* _Problem to solve_
Go line by line through the data and copy those with the word "input".

* _Data listing_
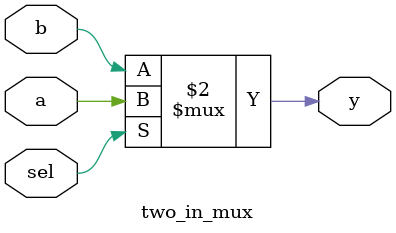
<source format=v>
module two_in_mux (
    input wire a,
    input wire b,
    input wire sel,
    output wire y
);
    assign y = (sel == 1'b0) ? b : a;
endmodule
</source>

* _Answer for the task_
    input wire a,
    input wire b,
    input wire sel,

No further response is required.